[Given information]
-- BEGIN --

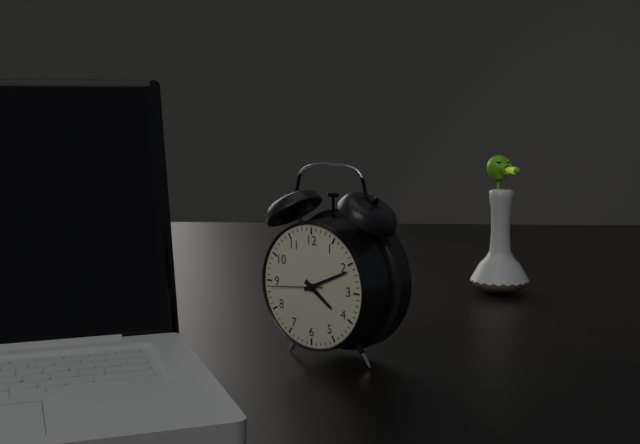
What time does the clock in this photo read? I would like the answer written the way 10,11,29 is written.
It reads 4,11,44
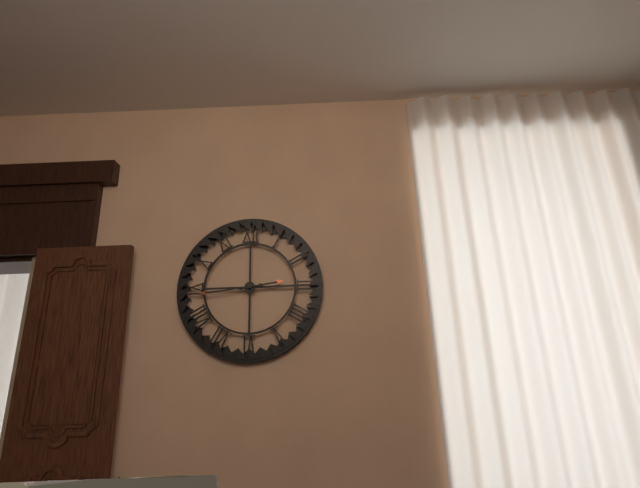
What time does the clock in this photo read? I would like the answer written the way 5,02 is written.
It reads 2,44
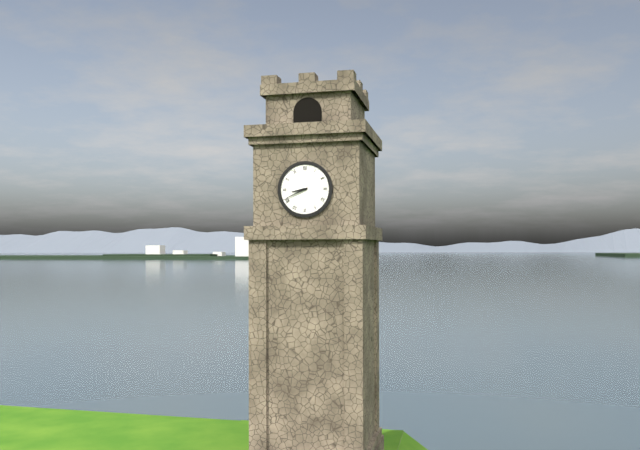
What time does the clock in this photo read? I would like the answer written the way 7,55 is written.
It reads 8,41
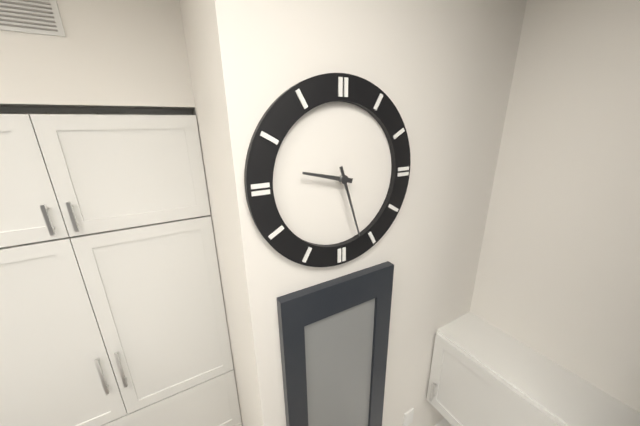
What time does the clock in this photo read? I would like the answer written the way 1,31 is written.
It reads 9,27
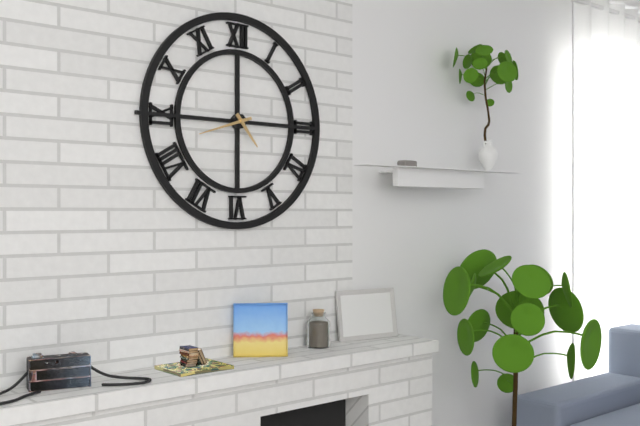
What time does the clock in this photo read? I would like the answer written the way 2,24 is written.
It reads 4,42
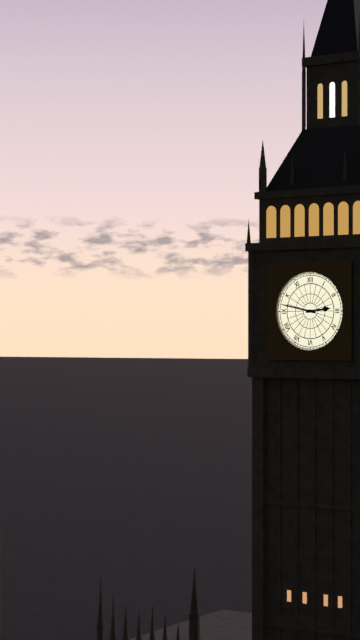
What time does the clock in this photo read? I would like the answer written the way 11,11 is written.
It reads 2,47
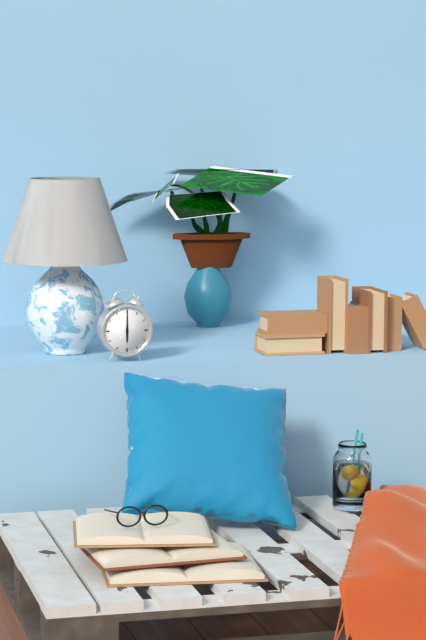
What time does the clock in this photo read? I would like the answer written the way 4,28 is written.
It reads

-- END --
-- BEGIN --

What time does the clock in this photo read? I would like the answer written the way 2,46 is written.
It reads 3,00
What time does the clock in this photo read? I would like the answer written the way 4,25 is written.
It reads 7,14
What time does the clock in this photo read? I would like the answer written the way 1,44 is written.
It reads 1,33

-- END --
-- BEGIN --

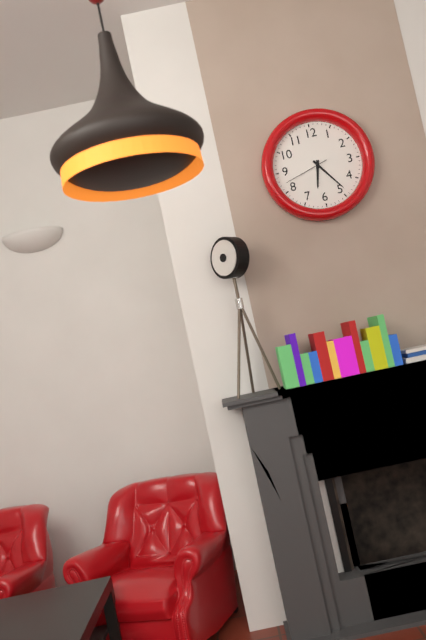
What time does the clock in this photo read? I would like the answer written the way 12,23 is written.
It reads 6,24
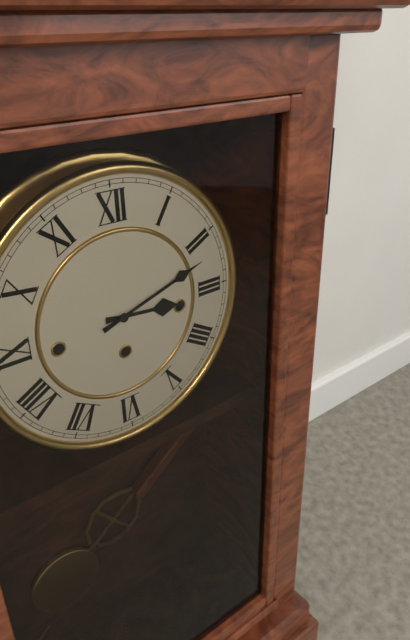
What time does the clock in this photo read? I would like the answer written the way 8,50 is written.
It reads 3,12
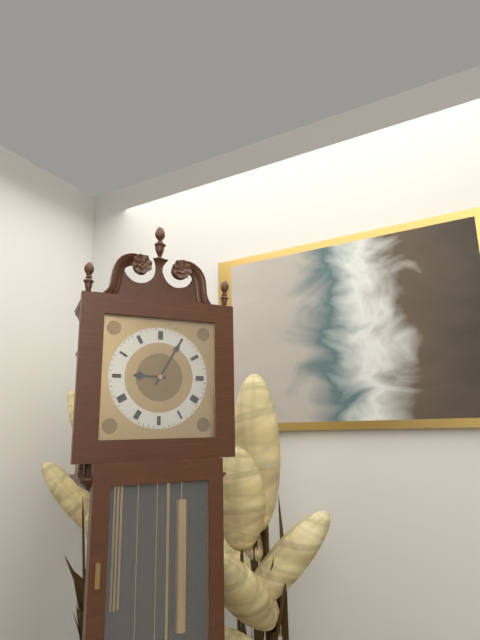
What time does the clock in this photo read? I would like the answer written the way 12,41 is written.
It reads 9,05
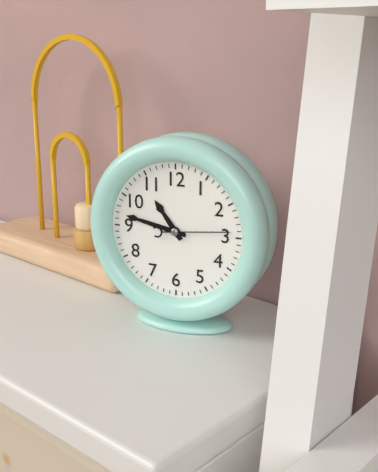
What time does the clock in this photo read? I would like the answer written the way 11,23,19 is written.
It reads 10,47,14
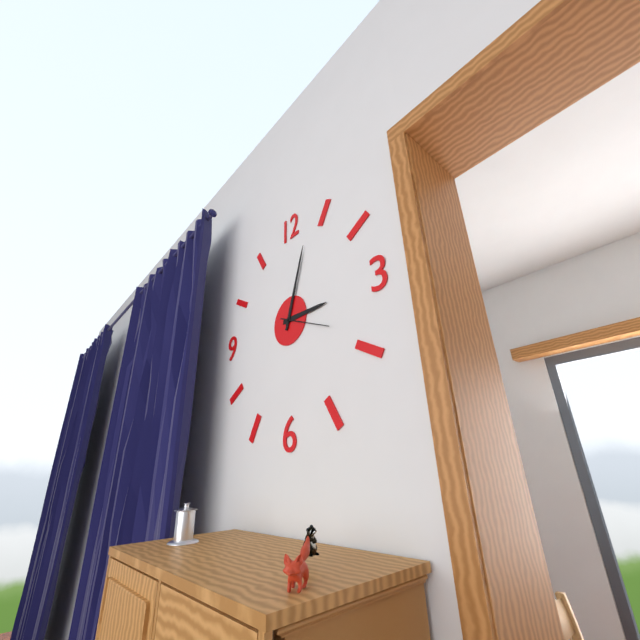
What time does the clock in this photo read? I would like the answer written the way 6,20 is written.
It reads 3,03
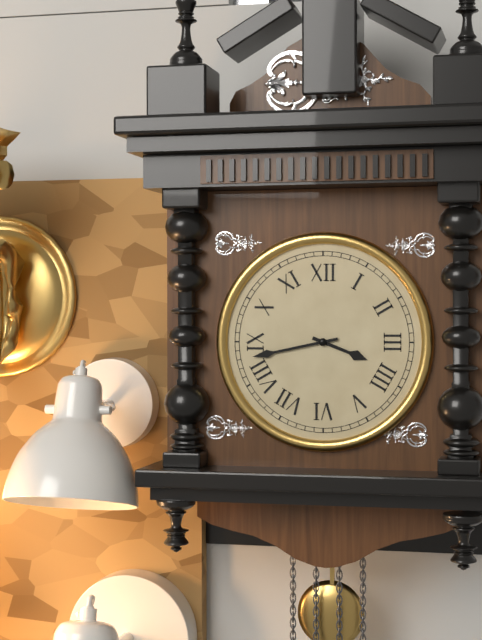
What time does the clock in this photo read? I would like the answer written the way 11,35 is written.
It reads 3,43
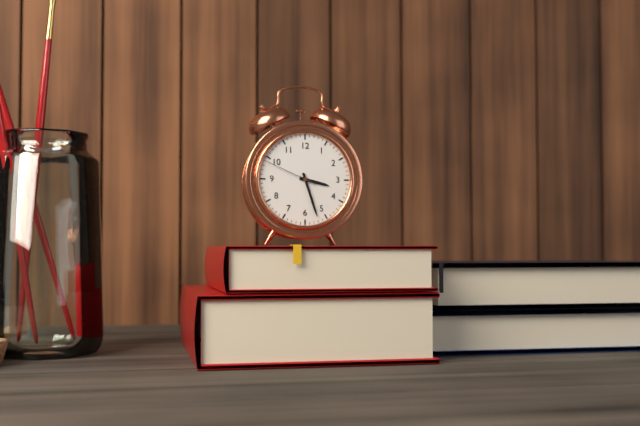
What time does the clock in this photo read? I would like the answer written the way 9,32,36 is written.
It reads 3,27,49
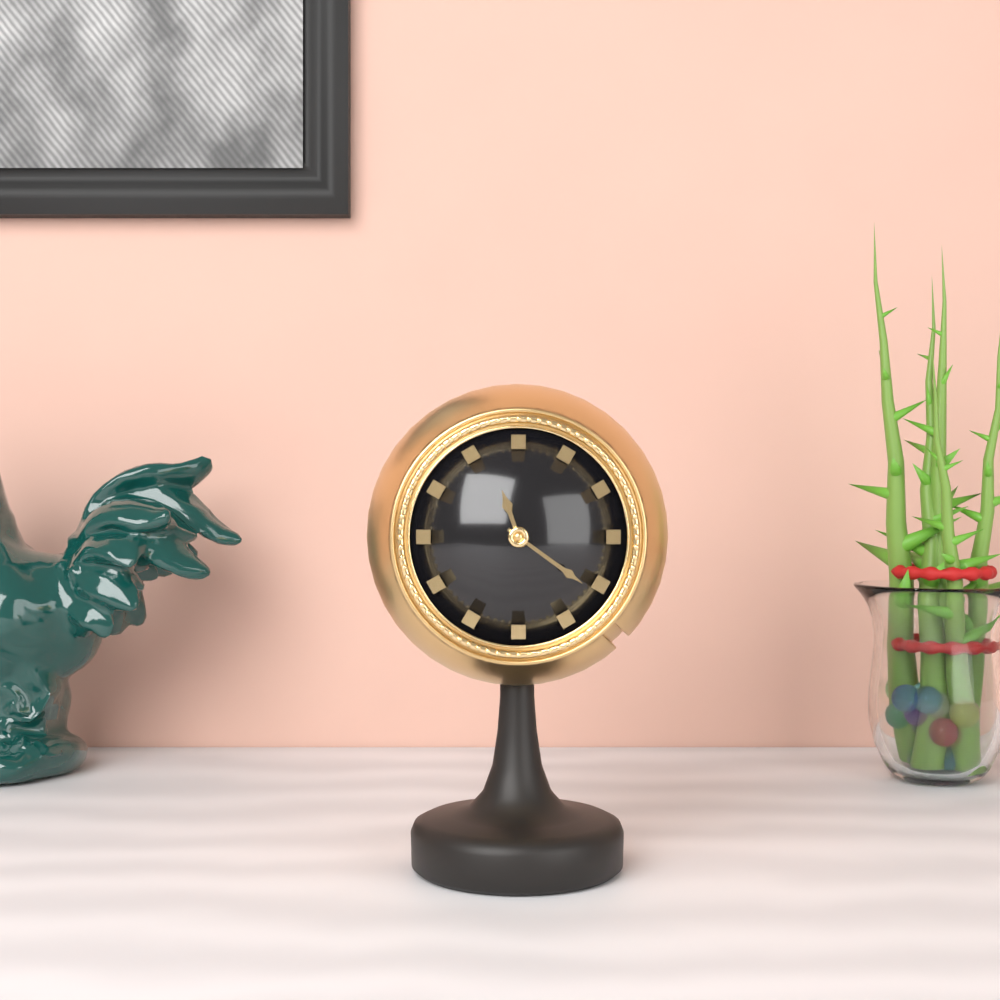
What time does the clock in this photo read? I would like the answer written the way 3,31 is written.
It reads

-- END --

[Stated goal] Convert the lines above, from the one containing "10,11,29 is written." through the one containing "It reads 8,41", inclusive, into a numbered list without blank lines. Leave the pictures out.

[Answer for the task]
1. What time does the clock in this photo read? I would like the answer written the way 10,11,29 is written.
2. It reads 4,11,44
3. What time does the clock in this photo read? I would like the answer written the way 5,02 is written.
4. It reads 2,44
5. What time does the clock in this photo read? I would like the answer written the way 7,55 is written.
6. It reads 8,41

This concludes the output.